Dataset entries
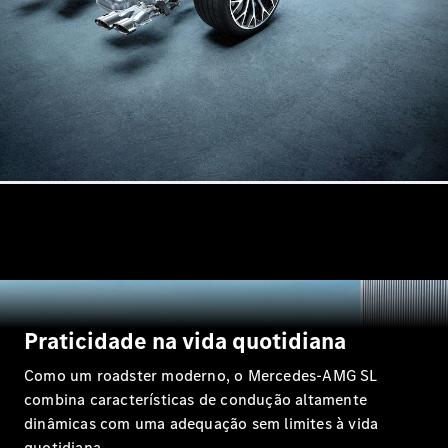
Shooting
Novo
Brake
Classe C
Station
Classe C
All-Terrain
Classe
E
Novo
Station
Classe E
All-
Novo
Terrain
Configurador
Showroom
Online
Praticidade na vida quotidiana
Compacto
Como um roadster moderno, o Mercedes-AMG SL
combina características de condução altamente
dinâmicas com uma adequação sem limites à vida
quotidiana.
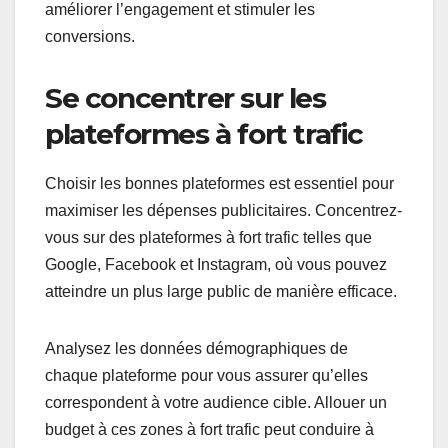
améliorer l’engagement et stimuler les
conversions.
Se concentrer sur les
plateformes à fort trafic
Choisir les bonnes plateformes est essentiel pour
maximiser les dépenses publicitaires. Concentrez-
vous sur des plateformes à fort trafic telles que
Google, Facebook et Instagram, où vous pouvez
atteindre un plus large public de manière efficace.
Analysez les données démographiques de
chaque plateforme pour vous assurer qu’elles
correspondent à votre audience cible. Allouer un
budget à ces zones à fort trafic peut conduire à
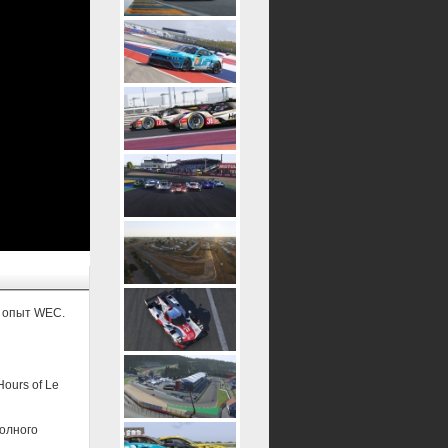
й опыт WEC.
ours of Le
полного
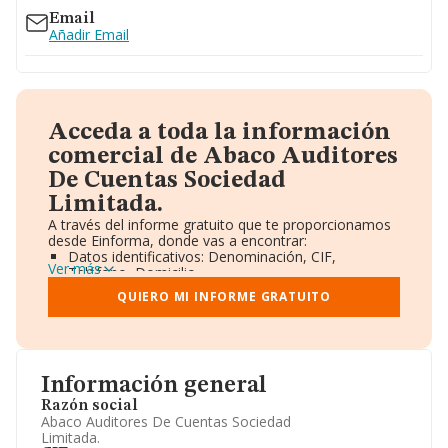
Email
Añadir Email
Acceda a toda la información
comercial de Abaco Auditores
De Cuentas Sociedad
Limitada.
A través del informe gratuito que te proporcionamos
desde Einforma, donde vas a encontrar:
Datos identificativos: Denominación, CIF,
Ver más
Teléfono, Domicilio.
Informe Mercantil Completo (BORME).
QUIERO MI INFORME GRATUITO
Gráficos de Evolución Ventas y Empleados.
Consejo de Administración y Administradores.
Directivos y Ejecutivos.
Accionistas.
Participaciones y Vinculaciones en otras empresas.
Información general
Artículos de prensa publicados sobre la empresa.
Información oficial y registral complementaria.
Razón social
Abaco Auditores De Cuentas Sociedad
Limitada.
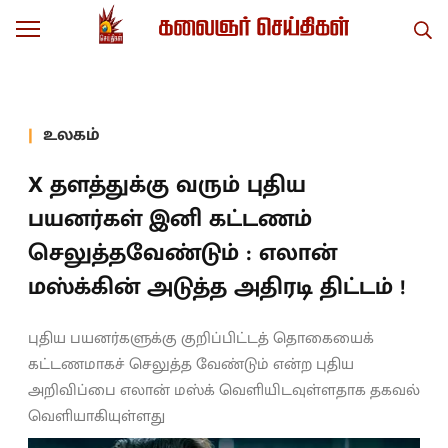
உலகம்
X தளத்துக்கு வரும் புதிய
பயனர்கள் இனி கட்டணம்
செலுத்தவேண்டும் : எலான்
மஸ்க்கின் அடுத்த அதிரடி திட்டம் !
புதிய பயனர்களுக்கு குறிப்பிட்டத் தொகையைக்
கட்டணமாகச் செலுத்த வேண்டும் என்ற புதிய
அறிவிப்பை எலான் மஸ்க் வெளியிடவுள்ளதாக தகவல்
வெளியாகியுள்ளது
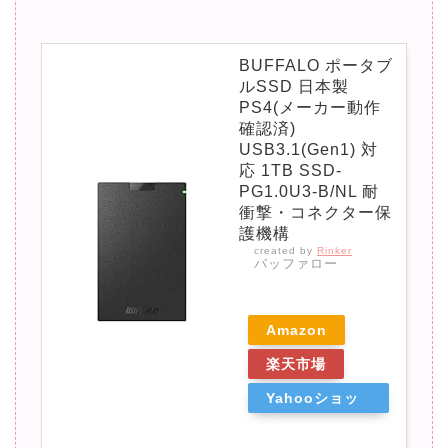
BUFFALO ポータブ
ルSSD 日本製
PS4(メーカー動作
確認済)
USB3.1(Gen1) 対
応 1TB SSD-
PG1.0U3-B/NL 耐
衝撃・コネクター保
護機構
created by
Rinker
バッファロー
Amazon
楽天市場
Yahooショッ
ピング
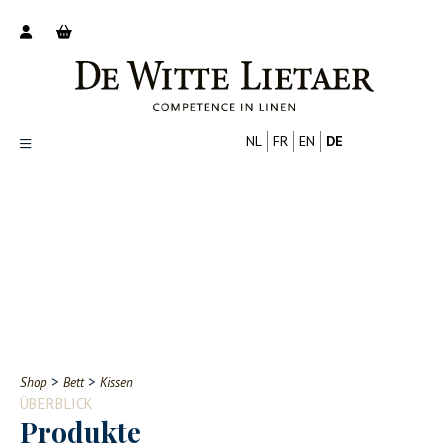
NL
FR
EN
DE
Productoverzicht
Over ons
Catalogus
Nieuws
PROFESSIONELL
VERBRAUCHER
Tips
FAQ
>
>
Shop
Bett
Kissen
Contact
ÜBERBLICK
Produkte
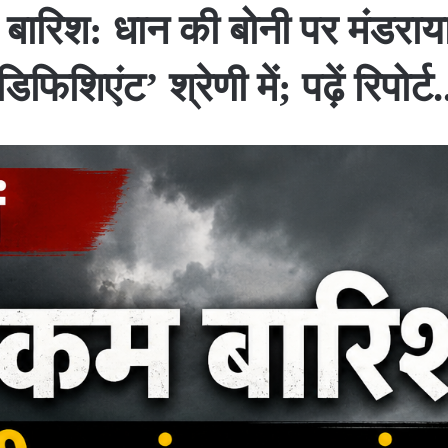
 बारिश: धान की बोनी पर मंडराया
डिफिशिएंट’ श्रेणी में; पढ़ें रिपोर्ट.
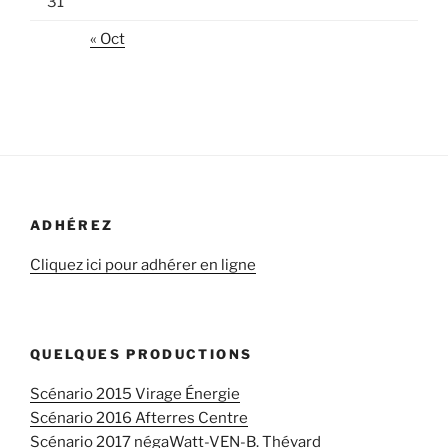
31
« Oct
ADHÉREZ
Cliquez ici pour adhérer en ligne
QUELQUES PRODUCTIONS
Scénario 2015 Virage Énergie
Scénario 2016 Afterres Centre
Scénario 2017 négaWatt-VEN-B. Thévard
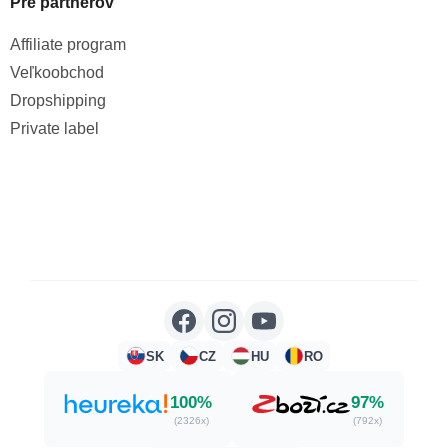
Pre partnerov
Affiliate program
Veľkoobchod
Dropshipping
Private label
SK
CZ
HU
RO
100%
97%
(2326x)
(792x)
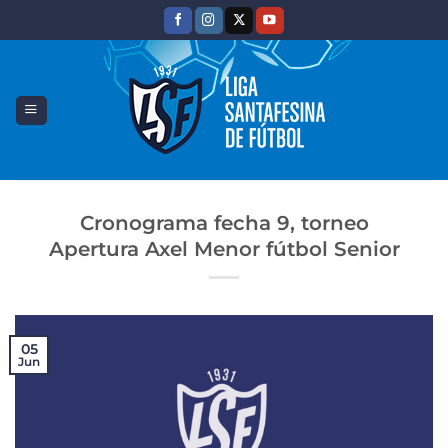
Saltar
al
contenido
Cronograma fecha 9, torneo
Apertura Axel Menor fútbol Senior
05
Jun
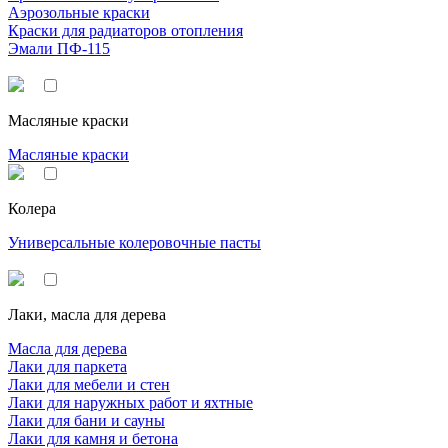
Аэрозольные краски
Краски для радиаторов отопления
Эмали ПФ-115
Масляные краски
Масляные краски
Колера
Универсальные колеровочные пасты
Лаки, масла для дерева
Масла для дерева
Лаки для паркета
Лаки для мебели и стен
Лаки для наружных работ и яхтные
Лаки для бани и сауны
Лаки для камня и бетона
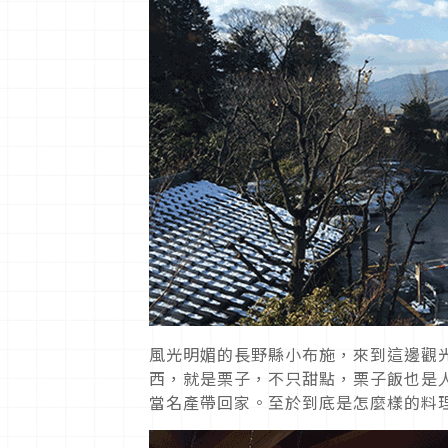
風光明媚的長野縣小布施，來到這邊觀
西，就是栗子，不只甜點，栗子飯也是
當名產帶回家。至於到底是怎麼樣的料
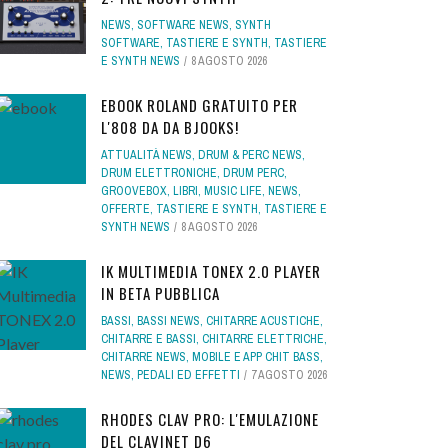
NEWS
,
SOFTWARE NEWS
,
SYNTH
SOFTWARE
,
TASTIERE E SYNTH
,
TASTIERE
E SYNTH NEWS
8 AGOSTO 2026
EBOOK ROLAND GRATUITO PER
L'808 DA DA BJOOKS!
ATTUALITÀ NEWS
,
DRUM & PERC NEWS
,
DRUM ELETTRONICHE
,
DRUM PERC
,
GROOVEBOX
,
LIBRI
,
MUSIC LIFE
,
NEWS
,
OFFERTE
,
TASTIERE E SYNTH
,
TASTIERE E
SYNTH NEWS
8 AGOSTO 2026
IK MULTIMEDIA TONEX 2.0 PLAYER
IN BETA PUBBLICA
BASSI
,
BASSI NEWS
,
CHITARRE ACUSTICHE
,
CHITARRE E BASSI
,
CHITARRE ELETTRICHE
,
CHITARRE NEWS
,
MOBILE E APP CHIT BASS
,
NEWS
,
PEDALI ED EFFETTI
7 AGOSTO 2026
RHODES CLAV PRO: L'EMULAZIONE
DEL CLAVINET D6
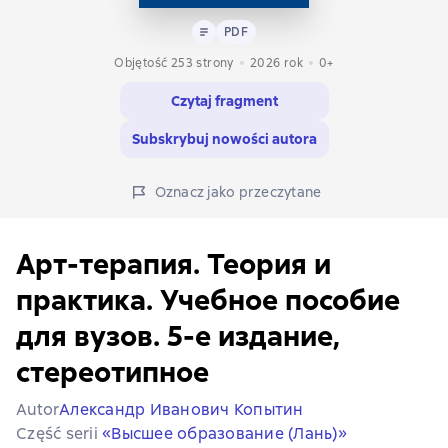
Tekst
PDF
PDF
Objętość 253 strony
2026
rok
0+
Czytaj fragment
Subskrybuj nowości autora
Oznacz jako przeczytane
Арт-терапия. Теория и
практика. Учебное пособие
для вузов. 5-е издание,
стереотипное
Autor
Александр Иванович Копытин
Część serii
«Высшее образование (Лань)»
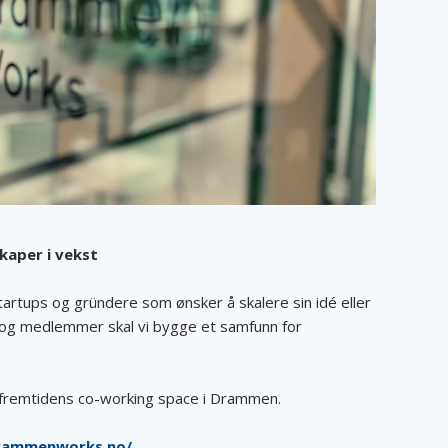
kaper i vekst
rtups og gründere som ønsker å skalere sin idé eller
og medlemmer skal vi bygge et samfunn for
å fremtidens co-working space i Drammen.
drammenworks.no/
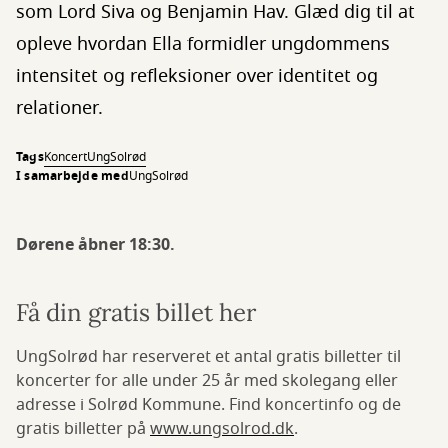
som Lord Siva og Benjamin Hav. Glæd dig til at
opleve hvordan Ella formidler ungdommens
intensitet og refleksioner over identitet og
relationer.
Tags
Koncert
UngSolrød
I samarbejde med
UngSolrød
Dørene åbner 18:30.
Få din gratis billet her
UngSolrød har reserveret et antal gratis billetter til
koncerter for alle under 25 år med skolegang eller
adresse i Solrød Kommune. Find koncertinfo og de
gratis billetter på
www.ungsolrod.dk
.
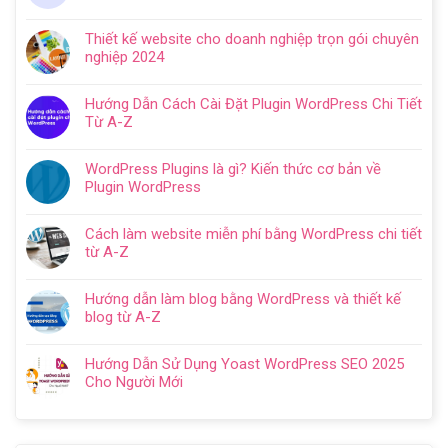
Không
ở
có
Hướng
Thiết kế website cho doanh nghiệp trọn gói chuyên
bình
dẫn
nghiệp 2024
luận
tạo
Không
ở
website
có
Cách
Hướng Dẫn Cách Cài Đặt Plugin WordPress Chi Tiết
với
bình
SEO
Từ A-Z
WordPress
luận
web
Không
chi
ở
WordPress:
có
tiết
Thiết
WordPress Plugins là gì? Kiến thức cơ bản về
Hướng
bình
trong
kế
Plugin WordPress
dẫn
luận
5
website
Không
tối
ở
bước
cho
có
ưu
Hướng
Cách làm website miễn phí bằng WordPress chi tiết
doanh
bình
từ
Dẫn
từ A-Z
nghiệp
luận
A
Cách
Không
trọn
ở
–
Cài
có
gói
WordPress
Z
Hướng dẫn làm blog bằng WordPress và thiết kế
Đặt
bình
chuyên
Plugins
cho
blog từ A-Z
Plugin
luận
nghiệp
là
người
Không
WordPress
ở
2024
gì?
mới
có
Chi
Cách
Hướng Dẫn Sử Dụng Yoast WordPress SEO 2025
Kiến
bình
Tiết
làm
Cho Người Mới
thức
luận
Từ
website
Không
cơ
ở
A-
miễn
có
bản
Hướng
Z
phí
bình
về
dẫn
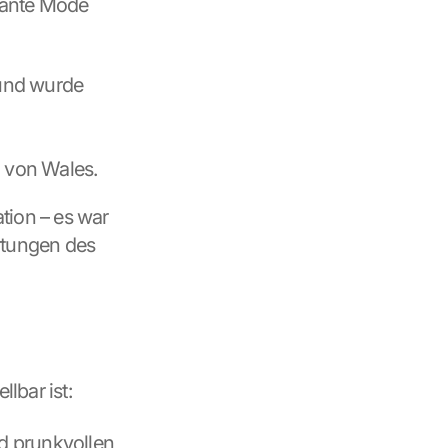
gante Mode 
und wurde 
n von Wales.
ion – es war 
rtungen des 
lbar ist:
d prunkvollen 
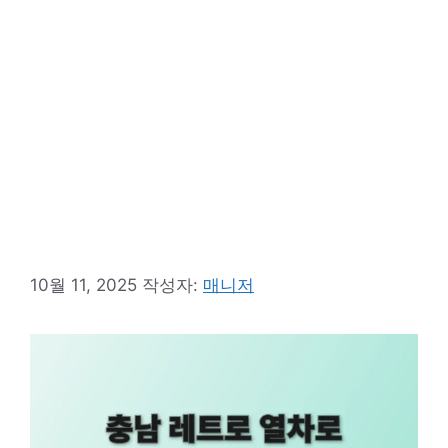
10월 11, 2025
작성자:
매니저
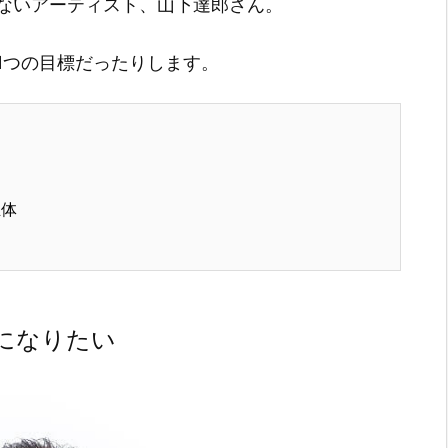
ないアーティスト、山下達郎さん。
1つの目標だったりします。
正体
になりたい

▸ Problem to work on
Can you switch "Abaco Auditores" to "Abaco Asesores" everywhere in the items above and give the lines again with nothing else changed? Leave the pictures out of your answer.

▸ Solution to the exercise
Shooting
Novo
Brake
Classe C
Station
Classe C
All-Terrain
Classe
E
Novo
Station
Classe E
All-
Novo
Terrain
Configurador
Showroom
Online
Praticidade na vida quotidiana
Compacto
Como um roadster moderno, o Mercedes-AMG SL
combina características de condução altamente
dinâmicas com uma adequação sem limites à vida
quotidiana.
améliorer l’engagement et stimuler les
conversions.
Se concentrer sur les
plateformes à fort trafic
Choisir les bonnes plateformes est essentiel pour
maximiser les dépenses publicitaires. Concentrez-
vous sur des plateformes à fort trafic telles que
Google, Facebook et Instagram, où vous pouvez
atteindre un plus large public de manière efficace.
Analysez les données démographiques de
chaque plateforme pour vous assurer qu’elles
correspondent à votre audience cible. Allouer un
budget à ces zones à fort trafic peut conduire à
й опыт WEC.
ours of Le
полного
Email
Añadir Email
Acceda a toda la información
comercial de Abaco Asesores
De Cuentas Sociedad
Limitada.
A través del informe gratuito que te proporcionamos
desde Einforma, donde vas a encontrar:
Datos identificativos: Denominación, CIF,
Ver más
Teléfono, Domicilio.
Informe Mercantil Completo (BORME).
QUIERO MI INFORME GRATUITO
Gráficos de Evolución Ventas y Empleados.
Consejo de Administración y Administradores.
Directivos y Ejecutivos.
Accionistas.
Participaciones y Vinculaciones en otras empresas.
Información general
Artículos de prensa publicados sobre la empresa.
Información oficial y registral complementaria.
Razón social
Abaco Asesores De Cuentas Sociedad
Limitada.
உலகம்
X தளத்துக்கு வரும் புதிய
பயனர்கள் இனி கட்டணம்
செலுத்தவேண்டும் : எலான்
மஸ்க்கின் அடுத்த அதிரடி திட்டம் !
புதிய பயனர்களுக்கு குறிப்பிட்டத் தொகையைக்
கட்டணமாகச் செலுத்த வேண்டும் என்ற புதிய
அறிவிப்பை எலான் மஸ்க் வெளியிடவுள்ளதாக தகவல்
வெளியாகியுள்ளது
BUFFALO ポータブ
ルSSD 日本製
PS4(メーカー動作
確認済)
USB3.1(Gen1) 対
応 1TB SSD-
PG1.0U3-B/NL 耐
衝撃・コネクター保
護機構
created by
Rinker
バッファロー
Amazon
楽天市場
Yahooショッ
ピング
NL
FR
EN
DE
Productoverzicht
Over ons
Catalogus
Nieuws
PROFESSIONELL
VERBRAUCHER
Tips
FAQ
>
>
Shop
Bett
Kissen
Contact
ÜBERBLICK
Produkte
 बारिश: धान की बोनी पर मंडराया
डिफिशिएंट’ श्रेणी में; पढ़ें रिपोर्ट.
31
« Oct
ADHÉREZ
Cliquez ici pour adhérer en ligne
QUELQUES PRODUCTIONS
Scénario 2015 Virage Énergie
Scénario 2016 Afterres Centre
Scénario 2017 négaWatt-VEN-B. Thévard
Pre partnerov
Affiliate program
Veľkoobchod
Dropshipping
Private label
SK
CZ
HU
RO
100%
97%
(2326x)
(792x)
Saltar
al
contenido
Cronograma fecha 9, torneo
Apertura Axel Menor fútbol Senior
05
Jun
Аэрозольные краски
Краски для радиаторов отопления
Эмали ПФ-115
Масляные краски
Масляные краски
Колера
Универсальные колеровочные пасты
Лаки, масла для дерева
Масла для дерева
Лаки для паркета
Лаки для мебели и стен
Лаки для наружных работ и яхтные
Лаки для бани и сауны
Лаки для камня и бетона
風光明媚的長野縣小布施，來到這邊觀
西，就是栗子，不只甜點，栗子飯也是
當名產帶回家。至於到底是怎麼樣的料
NEWS
,
SOFTWARE NEWS
,
SYNTH
SOFTWARE
,
TASTIERE E SYNTH
,
TASTIERE
E SYNTH NEWS
8 AGOSTO 2026
EBOOK ROLAND GRATUITO PER
L'808 DA DA BJOOKS!
ATTUALITÀ NEWS
,
DRUM & PERC NEWS
,
DRUM ELETTRONICHE
,
DRUM PERC
,
GROOVEBOX
,
LIBRI
,
MUSIC LIFE
,
NEWS
,
OFFERTE
,
TASTIERE E SYNTH
,
TASTIERE E
SYNTH NEWS
8 AGOSTO 2026
IK MULTIMEDIA TONEX 2.0 PLAYER
IN BETA PUBBLICA
BASSI
,
BASSI NEWS
,
CHITARRE ACUSTICHE
,
CHITARRE E BASSI
,
CHITARRE ELETTRICHE
,
CHITARRE NEWS
,
MOBILE E APP CHIT BASS
,
NEWS
,
PEDALI ED EFFETTI
7 AGOSTO 2026
RHODES CLAV PRO: L'EMULAZIONE
DEL CLAVINET D6
Tekst
PDF
PDF
Objętość 253 strony
2026
rok
0+
Czytaj fragment
Subskrybuj nowości autora
Oznacz jako przeczytane
Арт-терапия. Теория и
практика. Учебное пособие
для вузов. 5-е издание,
стереотипное
Autor
Александр Иванович Копытин
Część serii
«Высшее образование (Лань)»
kaper i vekst
rtups og gründere som ønsker å skalere sin idé eller
og medlemmer skal vi bygge et samfunn for
å fremtidens co-working space i Drammen.
drammenworks.no/
som Lord Siva og Benjamin Hav. Glæd dig til at
opleve hvordan Ella formidler ungdommens
intensitet og refleksioner over identitet og
relationer.
Tags
Koncert
UngSolrød
I samarbejde med
UngSolrød
Dørene åbner 18:30.
Få din gratis billet her
UngSolrød har reserveret et antal gratis billetter til
koncerter for alle under 25 år med skolegang eller
adresse i Solrød Kommune. Find koncertinfo og de
gratis billetter på
www.ungsolrod.dk
.
Không
ở
có
Hướng
Thiết kế website cho doanh nghiệp trọn gói chuyên
bình
dẫn
nghiệp 2024
luận
tạo
Không
ở
website
có
Cách
Hướng Dẫn Cách Cài Đặt Plugin WordPress Chi Tiết
với
bình
SEO
Từ A-Z
WordPress
luận
web
Không
chi
ở
WordPress:
có
tiết
Thiết
WordPress Plugins là gì? Kiến thức cơ bản về
Hướng
bình
trong
kế
Plugin WordPress
dẫn
luận
5
website
Không
tối
ở
bước
cho
có
ưu
Hướng
Cách làm website miễn phí bằng WordPress chi tiết
doanh
bình
từ
Dẫn
từ A-Z
nghiệp
luận
A
Cách
Không
trọn
ở
–
Cài
có
gói
WordPress
Z
Hướng dẫn làm blog bằng WordPress và thiết kế
Đặt
bình
chuyên
Plugins
cho
blog từ A-Z
Plugin
luận
nghiệp
là
người
Không
WordPress
ở
2024
gì?
mới
có
Chi
Cách
Hướng Dẫn Sử Dụng Yoast WordPress SEO 2025
Kiến
bình
Tiết
làm
Cho Người Mới
thức
luận
Từ
website
Không
cơ
ở
A-
miễn
có
bản
Hướng
Z
phí
bình
về
dẫn
gante Mode 
und wurde 
n von Wales.
ion – es war 
rtungen des 
lbar ist:
d prunkvollen 
10월 11, 2025
작성자:
매니저
ないアーティスト、山下達郎さん。
1つの目標だったりします。
正体
になりたい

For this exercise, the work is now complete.